Over the last couple of weeks, a number of healthcare associations have taken proactive measures to help ensure the viability and security of healthcare data. For example, the American College of Physicians issued a searing position statement criticizing EHR applications and vendors for focusing less on patient issues than coding and regulatory concerns.
Not long after that, the Health Information Trust Alliance (HITRUST) formed a working group of healthcare executives and IT professionals to examine the ongoing issue of cybersecurity, with a goal of creating a base of standards for the industry to follow.
As HITRUST's group begins their examination, I'd like to recommend three key areas for them to explore, with a nod to the ACP, whose position statement should also be taken into consideration by the HITRUST group.

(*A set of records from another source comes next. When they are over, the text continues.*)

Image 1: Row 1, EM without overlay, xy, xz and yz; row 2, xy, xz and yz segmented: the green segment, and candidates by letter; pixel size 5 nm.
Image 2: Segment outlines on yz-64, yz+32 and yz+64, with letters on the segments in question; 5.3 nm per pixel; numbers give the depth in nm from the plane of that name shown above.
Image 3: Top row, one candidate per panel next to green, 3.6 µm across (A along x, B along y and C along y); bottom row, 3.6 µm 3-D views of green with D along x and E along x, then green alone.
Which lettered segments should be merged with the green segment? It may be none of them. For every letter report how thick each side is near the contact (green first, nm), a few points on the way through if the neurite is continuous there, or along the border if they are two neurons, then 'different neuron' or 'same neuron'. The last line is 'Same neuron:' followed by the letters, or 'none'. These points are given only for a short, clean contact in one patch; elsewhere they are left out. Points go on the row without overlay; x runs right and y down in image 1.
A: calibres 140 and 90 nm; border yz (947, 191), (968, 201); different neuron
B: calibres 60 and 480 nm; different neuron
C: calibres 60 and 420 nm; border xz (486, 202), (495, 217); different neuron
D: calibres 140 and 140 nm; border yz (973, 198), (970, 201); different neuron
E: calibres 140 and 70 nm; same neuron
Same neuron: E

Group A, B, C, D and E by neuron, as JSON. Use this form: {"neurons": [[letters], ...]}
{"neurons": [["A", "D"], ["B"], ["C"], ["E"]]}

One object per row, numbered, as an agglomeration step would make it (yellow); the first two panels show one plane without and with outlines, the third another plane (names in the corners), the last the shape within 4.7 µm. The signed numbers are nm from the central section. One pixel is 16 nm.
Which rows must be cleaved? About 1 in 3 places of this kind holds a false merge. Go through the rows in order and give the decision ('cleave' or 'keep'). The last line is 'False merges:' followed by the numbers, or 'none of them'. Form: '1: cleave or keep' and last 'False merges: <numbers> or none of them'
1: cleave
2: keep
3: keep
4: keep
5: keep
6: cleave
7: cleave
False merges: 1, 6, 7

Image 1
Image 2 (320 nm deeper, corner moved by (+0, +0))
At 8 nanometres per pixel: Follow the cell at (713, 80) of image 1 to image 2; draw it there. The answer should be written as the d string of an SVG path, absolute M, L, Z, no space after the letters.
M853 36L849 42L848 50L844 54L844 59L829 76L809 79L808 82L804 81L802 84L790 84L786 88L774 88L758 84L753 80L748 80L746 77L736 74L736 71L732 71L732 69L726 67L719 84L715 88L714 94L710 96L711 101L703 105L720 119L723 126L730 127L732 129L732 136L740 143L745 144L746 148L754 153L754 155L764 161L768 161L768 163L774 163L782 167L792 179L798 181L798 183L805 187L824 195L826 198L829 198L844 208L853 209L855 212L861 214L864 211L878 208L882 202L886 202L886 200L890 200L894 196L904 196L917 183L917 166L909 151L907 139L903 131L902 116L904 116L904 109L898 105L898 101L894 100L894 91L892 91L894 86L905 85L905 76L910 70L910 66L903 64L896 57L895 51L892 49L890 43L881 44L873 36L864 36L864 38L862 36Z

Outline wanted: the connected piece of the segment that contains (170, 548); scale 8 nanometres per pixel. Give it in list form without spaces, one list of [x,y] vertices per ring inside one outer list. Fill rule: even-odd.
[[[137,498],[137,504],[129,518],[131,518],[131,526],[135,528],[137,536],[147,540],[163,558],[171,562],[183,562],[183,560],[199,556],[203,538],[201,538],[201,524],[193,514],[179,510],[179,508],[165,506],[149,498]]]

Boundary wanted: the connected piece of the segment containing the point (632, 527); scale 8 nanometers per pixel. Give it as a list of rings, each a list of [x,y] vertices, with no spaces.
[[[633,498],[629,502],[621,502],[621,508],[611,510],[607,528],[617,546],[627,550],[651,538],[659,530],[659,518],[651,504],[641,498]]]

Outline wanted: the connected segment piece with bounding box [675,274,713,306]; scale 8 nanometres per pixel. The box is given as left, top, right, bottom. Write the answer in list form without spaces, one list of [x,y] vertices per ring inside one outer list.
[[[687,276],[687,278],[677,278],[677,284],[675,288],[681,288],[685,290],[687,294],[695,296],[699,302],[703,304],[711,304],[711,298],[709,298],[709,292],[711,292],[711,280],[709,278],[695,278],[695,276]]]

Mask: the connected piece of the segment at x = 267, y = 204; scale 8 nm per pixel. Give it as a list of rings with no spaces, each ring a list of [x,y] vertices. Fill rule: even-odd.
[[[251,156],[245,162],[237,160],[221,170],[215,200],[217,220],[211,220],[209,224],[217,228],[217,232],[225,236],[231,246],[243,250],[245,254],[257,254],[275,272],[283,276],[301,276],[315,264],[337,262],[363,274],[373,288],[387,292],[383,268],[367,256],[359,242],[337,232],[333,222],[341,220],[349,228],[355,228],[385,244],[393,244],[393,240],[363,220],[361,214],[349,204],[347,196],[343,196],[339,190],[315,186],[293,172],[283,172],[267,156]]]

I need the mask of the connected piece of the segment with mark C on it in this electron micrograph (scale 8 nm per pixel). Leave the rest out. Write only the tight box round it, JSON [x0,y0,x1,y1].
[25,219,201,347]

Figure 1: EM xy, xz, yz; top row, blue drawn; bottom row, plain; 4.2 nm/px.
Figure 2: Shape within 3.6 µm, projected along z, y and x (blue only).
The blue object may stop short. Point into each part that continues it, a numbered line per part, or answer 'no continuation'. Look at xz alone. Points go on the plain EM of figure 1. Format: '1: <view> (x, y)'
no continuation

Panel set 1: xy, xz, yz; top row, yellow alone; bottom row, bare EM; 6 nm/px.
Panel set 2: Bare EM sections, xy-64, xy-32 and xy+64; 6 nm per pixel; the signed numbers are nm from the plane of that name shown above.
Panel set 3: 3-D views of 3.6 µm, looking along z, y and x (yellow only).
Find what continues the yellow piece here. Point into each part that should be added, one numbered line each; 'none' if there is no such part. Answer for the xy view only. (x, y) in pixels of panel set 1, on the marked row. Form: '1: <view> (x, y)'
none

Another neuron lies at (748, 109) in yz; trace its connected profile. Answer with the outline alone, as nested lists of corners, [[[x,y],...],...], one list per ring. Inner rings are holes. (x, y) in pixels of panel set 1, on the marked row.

Any discussion of health IT needs to follow the ACP's position statement regarding patient-based issues. While security breaches cost the industry upwards of $5.6 billion each year, it's the patients who have the potential to be hurt the most. In addressing the healthcare industry's security needs, the group should also come up with a list of recommendations for patients to help them help themselves prevent health IT breaches. After all, patients probably have even less of an understanding about how EHRs and PHRS work than do healthcare and benefits employees. Patients should have a clear understanding of their rights under the law as well as their own responsibilities with regard to keeping their information private
Security is as much about encryption as it is about who has access to the records, and for what use. In the Sony hack, the company's human resources department was caught emailing personal health information around like they were meeting notes for public consumption. The security guidelines should focus on how companies and their benefits coordinators treat health info in their email system, since that's where more hacks occur. While company benefits managers should know better than to be as cavalier with personal health information as Sony's HR department, that doesn't mean that they do. HITRUST should use their group to come up with a standards-based statement for employers (especially HR staffers) so they have a clear understanding of their responsibilities and liabilities with regard to their employees' private patient records.
On the surface, it doesn't seem like a security concern, but the framework for enabling different systems to talk to each other and exchange information is critically important. Hackers love to target those junctures where information flows and is disseminated by one system to another system, and the more clever ones have developed ways of "faking out" servers to gain access to sensitive data. If those junctures are not thoroughly secured, then we risk exposing private information as we get systems coordinated to share data, sacrificing security for interoperability. While these are separate discussions, they need to happen simultaneously.